EXCERPTED PASSAGE.
• • • •
I have a soft-rule that says that in every new project I start, I must learn something new to the extend my bandwidth allows. Even though I decided not to go with either F# or OCaml this time, I’ll be happy if they turn out to be a good fit in a future project.
Then Gleam hit 1.0, which I discovered when YouTube recommended me a Primeagen video. Before, I probably skimmed over Gleam and passed for it being too young. Having it reach stability with the community momentum to compensate for being young relaxed my ecosystem worries (a little), and I took it for a spin.
Star of the Show
Gleam has quickly turned out to be an excellent choice made at the right time. It streamlined my development even though I had to write a lot of (FFI) boilerplate to get going.
As Simple as it Gets
Gleam has a simple-language philosophy. This means that the language itself is fairly small and contained (there’s no `if`!), which in turn makes it very easy to learn, and most importantly, extremely easy to understand 3rd party code.
Even with a language this young and some things that are not fully ready, I had a much better time than doing the same task with TypeScript.
Easy Refactor
As Nestful grows refactors are going to be needed. “Composable sync”, mentioned in the requirements, is an example of that.
If Nestful promises to be a place that hosts all the different things competing for my time, it better do that for things that need more than a list to be managed. Some projects do need the likes of Linear or GitHub, and I would like to be able to pull items from there and transparently display them to the user to be prioritized. They don’t need all of GitHub’s features to prioritize between fixing bug #233 and putting the car in the garage. When they actually reach fixing that bug they can click the item and Nestful will lead them right to GitHub.
The data layer is abstracted enough to achieve this, but you don’t really know what you need until you need it, especially if you avoid premature optimization like I do.
I am confident with Gleam having my back when it’s time to modify the data layer, helping me refactor correctly, even when it’s tricky. For example, Nestful has a feature that “bubbles up” items. It’s currently only used to show use deeply-nested due items in a single view (to prioritize between "bug #233 somewhere inside a project and “Put car in garage” somewhere inside house chores). Expanding this to more use cases is not trivial, and Gleam is here to help.
Fluffy and Cozy
Gleam is fun to write in. It’s a calming language if there ever was one. It’s soft to read and write (you’ll get it when you try it) and is overall a relaxing experience. That’s mostly thanks to its syntax choices.
• • • •
EXCERPTED DATA.

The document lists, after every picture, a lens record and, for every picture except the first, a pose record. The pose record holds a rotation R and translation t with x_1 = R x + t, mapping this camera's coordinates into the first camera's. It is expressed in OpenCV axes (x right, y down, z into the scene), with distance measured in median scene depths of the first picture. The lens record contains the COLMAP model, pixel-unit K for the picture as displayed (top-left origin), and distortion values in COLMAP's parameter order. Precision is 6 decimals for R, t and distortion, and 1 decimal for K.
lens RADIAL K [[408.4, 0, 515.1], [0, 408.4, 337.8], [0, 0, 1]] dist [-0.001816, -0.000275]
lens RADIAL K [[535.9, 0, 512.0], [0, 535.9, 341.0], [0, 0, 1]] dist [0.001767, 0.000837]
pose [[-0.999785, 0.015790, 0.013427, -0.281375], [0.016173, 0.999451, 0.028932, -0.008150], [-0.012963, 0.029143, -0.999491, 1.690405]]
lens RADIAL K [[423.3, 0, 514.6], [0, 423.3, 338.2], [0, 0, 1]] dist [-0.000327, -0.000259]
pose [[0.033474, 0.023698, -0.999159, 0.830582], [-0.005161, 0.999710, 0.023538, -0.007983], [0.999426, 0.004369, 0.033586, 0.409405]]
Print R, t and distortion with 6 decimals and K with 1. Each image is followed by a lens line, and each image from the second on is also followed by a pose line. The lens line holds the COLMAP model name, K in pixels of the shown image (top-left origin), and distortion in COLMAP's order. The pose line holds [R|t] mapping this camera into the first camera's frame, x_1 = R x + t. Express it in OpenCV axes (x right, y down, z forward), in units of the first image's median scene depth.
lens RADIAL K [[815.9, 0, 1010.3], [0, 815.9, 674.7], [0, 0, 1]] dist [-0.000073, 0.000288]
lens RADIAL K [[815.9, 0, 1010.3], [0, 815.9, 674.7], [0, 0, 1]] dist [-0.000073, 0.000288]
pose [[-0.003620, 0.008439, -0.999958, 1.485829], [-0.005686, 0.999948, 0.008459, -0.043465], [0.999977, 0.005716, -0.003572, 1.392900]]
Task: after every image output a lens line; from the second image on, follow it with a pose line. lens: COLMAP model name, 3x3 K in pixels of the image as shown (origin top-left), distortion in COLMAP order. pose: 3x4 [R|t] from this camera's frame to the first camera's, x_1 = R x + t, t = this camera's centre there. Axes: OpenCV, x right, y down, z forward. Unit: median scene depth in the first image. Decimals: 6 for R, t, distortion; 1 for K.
• • • •
WORK INSTRUCTION 1. According to the passage on Gleam, how did the writer find out that Gleam had reached 1.0?
WORK INSTRUCTION 2. Please set down the stretch of the passage on Gleam from "Star of the" through "example of that.", word for word.
The material comes from a different source than the passage on Gleam.

RESPONSE 1. YouTube recommended a Primeagen video.

RESPONSE 2.
Star of the Show
Gleam has quickly turned out to be an excellent choice made at the right time. It streamlined my development even though I had to write a lot of (FFI) boilerplate to get going.
As Simple as it Gets
Gleam has a simple-language philosophy. This means that the language itself is fairly small and contained (there’s no `if`!), which in turn makes it very easy to learn, and most importantly, extremely easy to understand 3rd party code.
Even with a language this young and some things that are not fully ready, I had a much better time than doing the same task with TypeScript.
Easy Refactor
As Nestful grows refactors are going to be needed. “Composable sync”, mentioned in the requirements, is an example of that.